Francis Vierboom, Propeller:

“2019 is do-or-die time for drone delivery. The biggest competitor to flying robots bringing you tacos is rolling robots bringing you tacos – and driverless cars are poised to get more real as Waymo launches into public usage. If the robot cars roll out, it will leave a much narrower road to market for drones – literally the one with no roads. Focusing on regions without road infrastructure makes sense while the technology is still establishing itself, and it could have a fantastic impact in developing countries and poverty-stricken areas. But realistically, it also makes it very difficult to maintain as a sustainable, profitable business.”

Hans Tappeiner, Anki:

“Autonomous cars are old news at this point. We’re past the hype cycle, and valuations for companies in the space are dropping as people, once again, are realizing that the whole thing is much harder than it seemed two years ago. Today, nobody would be willing to pay $1 billion for an autonomous car startup.”

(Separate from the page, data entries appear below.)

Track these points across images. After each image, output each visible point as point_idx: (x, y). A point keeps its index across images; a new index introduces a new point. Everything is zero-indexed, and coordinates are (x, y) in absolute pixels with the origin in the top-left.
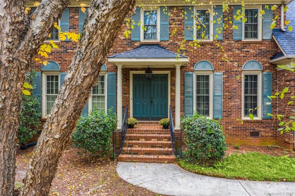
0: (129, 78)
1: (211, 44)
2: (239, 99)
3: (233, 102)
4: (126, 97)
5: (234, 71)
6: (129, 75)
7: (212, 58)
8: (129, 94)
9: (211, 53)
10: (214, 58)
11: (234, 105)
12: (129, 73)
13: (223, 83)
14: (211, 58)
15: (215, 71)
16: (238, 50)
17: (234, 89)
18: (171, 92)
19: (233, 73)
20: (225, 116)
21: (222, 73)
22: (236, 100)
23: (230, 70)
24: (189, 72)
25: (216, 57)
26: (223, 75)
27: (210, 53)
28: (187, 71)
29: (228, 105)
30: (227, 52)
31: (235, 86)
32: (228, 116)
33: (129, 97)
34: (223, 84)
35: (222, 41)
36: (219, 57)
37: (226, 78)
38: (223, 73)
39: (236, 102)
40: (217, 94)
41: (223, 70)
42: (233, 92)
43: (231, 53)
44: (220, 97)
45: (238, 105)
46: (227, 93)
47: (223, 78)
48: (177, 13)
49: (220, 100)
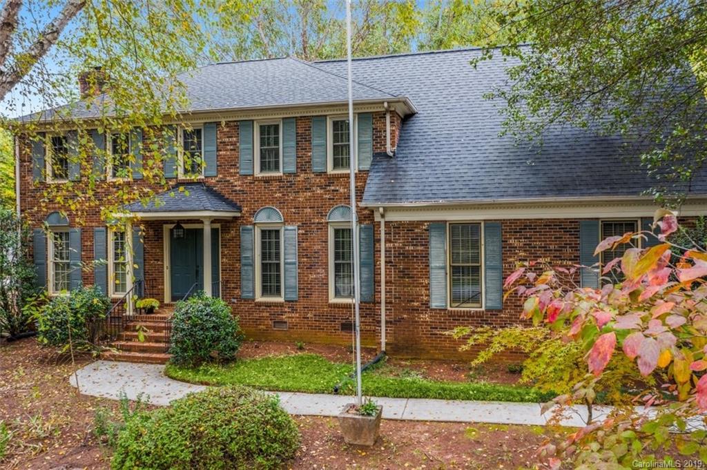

Brian Gerkey, Open Robotics:

“A recent development that we expect to grow in 2019 is increased industry participation in the development of ROS 2. Companies like Amazon, Intel, Microsoft, LG, and more are participating in the recently formed ROS 2 Technical Steering Committee. They putting their own engineering efforts into open-source contributions at the core of the project.”



Carl Vause, Soft Robotics

“China bought more than half of all robots sold in the first half of 2018, and there are no signs of slowing down.”

Hans Tappeiner, Anki:

“The biggest threat to the U.S. and Europe is the rapid advances in AI coming out of China. China is undoubtedly an AI juggernaut, and it will completely outmaneuver the West if we’re not careful. Why? Because the success of AI is tied to the availability of massive amounts of organized data. In China, it is socially acceptable to trade private, personal information for small amounts of monetary value/perks. For better or for worse, this gives companies who operate in the country a massive advantage over companies here. If we want to compete, we need a solution to the data problem, and fast.”

Jeff Burnstein, A3:

“It’s starting already, but I hope to see a continuing shift away from the narrative of “robots as job killers” to an understanding that robots will be net job creators and that we need to better prepare our workforce for the jobs of the future.”

Neil Kinson, Redwood Software:

“The hype around job loss from automation and AI is a constant in everyday rhetoric, but I have not yet seen the dramatic onslaught of unemployment that has been supposedly imminent for years now. This will not change in 2019. Job numbers for white-collar workers will not see any major fluctuations, despite new tech developments and innovations. This is largely because of efforts to reskill and upskill employees whose roles are subject to change. Businesses will reinvest in their human staff to continue deriving value from them. In practice, this will mean less mundane and manual work for employees, replaced with more creative and people-oriented activities.”

“At the same time, it is important to note that some industries are not impervious to technological innovation. Efforts to maintain and grow industries that are no longer modern like coal mining or call centers will continue to prove unsustainable. This is not only because of tech like automation, but directly correlates with a shifting economic landscape globally. As another industrial revolution inevitably unfolds, the trend towards upskilling will hopefully extend into the blue-collar workforce in 2019.”